**Verilen Metin**

# # # # # # #

Devletin yeni Kontrgerilla gücü: SADAT
Özel konularda eğitim veren ve harp, silah ve araçlarının temini, bakım ve onarımının nasıl olacağını öğreten SADAT'ı kuran Adnan Tanrıverdi Erdoğan'ın danışmanlığına getirildi...
Kontrgerilla eğitimi veren Uluslararası Savunma Danışmanlık Ticaret Şirketi (SADAT)’ın bir numaralı ismi emekli tuğgeneral Adnan Tanrıverdi’nin Erdoğan’ın danışması olması, AKP/Saray Rejimi'nin yeni dönemde aktif bir savaş politikası izleyeceğinin sinyallerini veriyor. SADAT’ın üzerine yapılan pek çok araştırmada şirketin gerek askeri, gerek istihbarat ve gerekse emniyet teşkilatına bir tür askeri ve teorik eğitim veren kuruluş olarak varlık sürdürdüğü görülüyor. Bunun da ötesinde devlet eliyle kullanılan kimi illegal örgütlere ve cihatçı unsurlara da askeri ve lojistik destek veren bir şirket olması, birçok olasılığı gündeme getiriyor. Özellikle, 14 Temmuz darbe girişimi sonrasında, AKP’nin her fırsatta tedirgin olduğu TSK’yı, Emniyet Teşkilatını ve MİT’i yeniden dizayn etmek için eline önemli bir koz geçtiğini ve bunu sonuna kadar kullanacağını belirtelim. Ayrıca bu adımın yurt içi ve yurt dışı operasyonlarda yeni bir evreye girilebileceği sinyallerini veriyor.
ABD’deki ‘Blackwater’ şirketi benzeri bir yapının özellikle radikal İslamcı örgütleri destekleyerek yurt içi ve yurt dışında özel operasyonlar yapabileceği ve bunun hesabını sadece tek bir adama verileceği düşünüldüğünde, Tanrıverdi’nin başdanışmanlığının amacı Erdoğan’ın özel vurucu gücünü yaratmak olduğu görülüyor. Bunun yanında hiç şüphesiz Tanrıverdi’nin baş danışmanlığında önceden de gündemde olan TSK'nın İslam Ordusu'na dâhil olması yönelimini güçlendirmek de var. Şunu da unutmamak gerekiyor, Tanrıverdi’nin danışmanlığında şekillenecek yeni kolluk ve silahlı kuvvetlerin denetlenmesi ise bir o kadar sorunlu olacak. Saray Rejimi'nin Kürt meselesindeki politik tutumunu bildiğimize göre yeni katliamların da gündeme gelebileceğini unutmamamız gerekiyor. Öyle ki, DBP Eş Genel Başkanı Sebahat Tuncel, “bir subay müdahale etmese” Lice’de 34 köylünün yakılacağını açıkladı: “SADAT diye bir örgütten bahsediyorlar (...) Çıkıp açıklama yapmak zorundalar” demişti. (1) Ayrıca yurt dışı operasyonları kapsamında SADAT’ın Ortadoğu ve Kuzey Afrika'da faaliyetlerinin bulunduğunu aktaralım. Bölgedeki cihatçı örgütlere eğitimler veren şirketin, Erdoğan'ın bölge politikaları için de misyonlar belirleyecek olması kaçınılmaz.

# # # # # # #

Çıkarılmış sayfa metni verileri
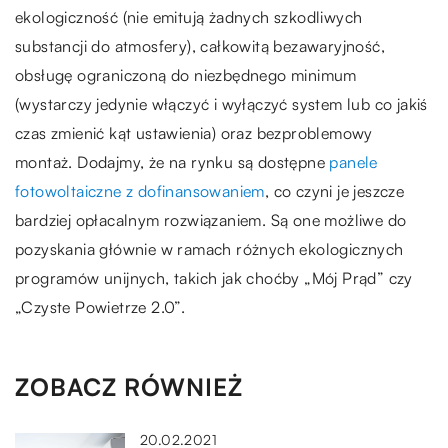
ekologiczność (nie emitują żadnych szkodliwych
substancji do atmosfery), całkowitą bezawaryjność,
obsługę ograniczoną do niezbędnego minimum
(wystarczy jedynie włączyć i wyłączyć system lub co jakiś
czas zmienić kąt ustawienia) oraz bezproblemowy
montaż. Dodajmy, że na rynku są dostępne
panele
fotowoltaiczne z dofinansowaniem
, co czyni je jeszcze
bardziej opłacalnym rozwiązaniem. Są one możliwe do
pozyskania głównie w ramach różnych ekologicznych
programów unijnych, takich jak choćby „Mój Prąd” czy
„Czyste Powietrze 2.0”.
ZOBACZ RÓWNIEŻ
20.02.2021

# # # # # # #

**İstenen Çıktı**
SADAT metninde, 14 Temmuz darbe girişimi sonrasında AKP'nin yeniden dizayn etmek için eline koz geçtiği belirtilen kurumları sıralayın. Liste, metinden ayrı bir malzemedir.

**Yanıt Alanı**
TSK, Emniyet Teşkilatı, MİT